Voy a contarles sobre mi papá, sobre lo que le gustaba, lo que hacía cuando la militancia no había copado todo el escenario.
Me resulta muy difícil reseñar su vida, porque siento que sólo tengo fragmentos deshilachados, recopilados allá y aquí, algunos relatos fosilizados por la repetición siempre igual.
Me siento más en condiciones de sentarme a escucharlos a ustedes, aquellos que conocieron a mi papá, antes que de ponerme a hablar sobre él. Pero bueno, de todas maneras, aquí voy.
Espero que estos pocos párrafos que siguen les muestren algo de esa persona que yo quiero tanto y que nunca llego a terminar de componer.

Mi papá nació en el 48: en diciembre pasado hubiera cumplido 58 años. Desde joven era bastante pelado, así que seguramente ahora apenas si tendría pelo; tal vez sería, aunque grandote y de espaldas anchas, bastante gordo (siempre le gustó con locura el pan, vicio que sigue vigente en mí).

Datos para analizar »
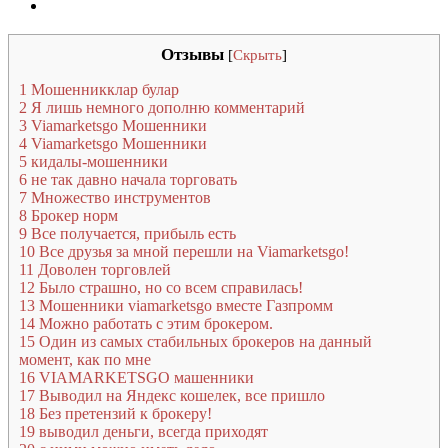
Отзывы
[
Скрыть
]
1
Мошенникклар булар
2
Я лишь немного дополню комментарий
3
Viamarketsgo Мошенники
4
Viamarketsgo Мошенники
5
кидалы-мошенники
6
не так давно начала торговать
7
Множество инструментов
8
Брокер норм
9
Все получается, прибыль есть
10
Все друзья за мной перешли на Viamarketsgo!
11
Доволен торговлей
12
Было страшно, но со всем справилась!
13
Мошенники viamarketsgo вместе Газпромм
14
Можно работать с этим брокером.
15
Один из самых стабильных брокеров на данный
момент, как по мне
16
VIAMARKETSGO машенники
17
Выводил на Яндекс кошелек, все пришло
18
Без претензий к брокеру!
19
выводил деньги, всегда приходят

Con la información »
A - Indica si cada afirmación concuerda con el texto de origen, respondiendo sí o no y citando textualmente las palabras que lo deciden: (i) Al padre le gustaba mucho el pan. (ii) Desde joven, el padre tenía mucho pelo. (iii) Quien escribe se siente más capaz de hablar sobre su padre que de escuchar a quienes lo conocieron.
B - Según el texto de origen, ¿cuántos años habría cumplido el padre en diciembre pasado?
C - Copia sin cambios el fragmento del texto de origen que va desde "Me resulta muy" hasta "repetición siempre igual.", ambos incluidos.

Respuestas por número »
A -
(i) Sí: "siempre le gustó con locura el pan"
(ii) No: "Desde joven era bastante pelado"
(iii) No: "Me siento más en condiciones de sentarme a escucharlos a ustedes, aquellos que conocieron a mi papá, antes que de ponerme a hablar sobre él."

B - Habría cumplido 58 años.

C -
Me resulta muy difícil reseñar su vida, porque siento que sólo tengo fragmentos deshilachados, recopilados allá y aquí, algunos relatos fosilizados por la repetición siempre igual.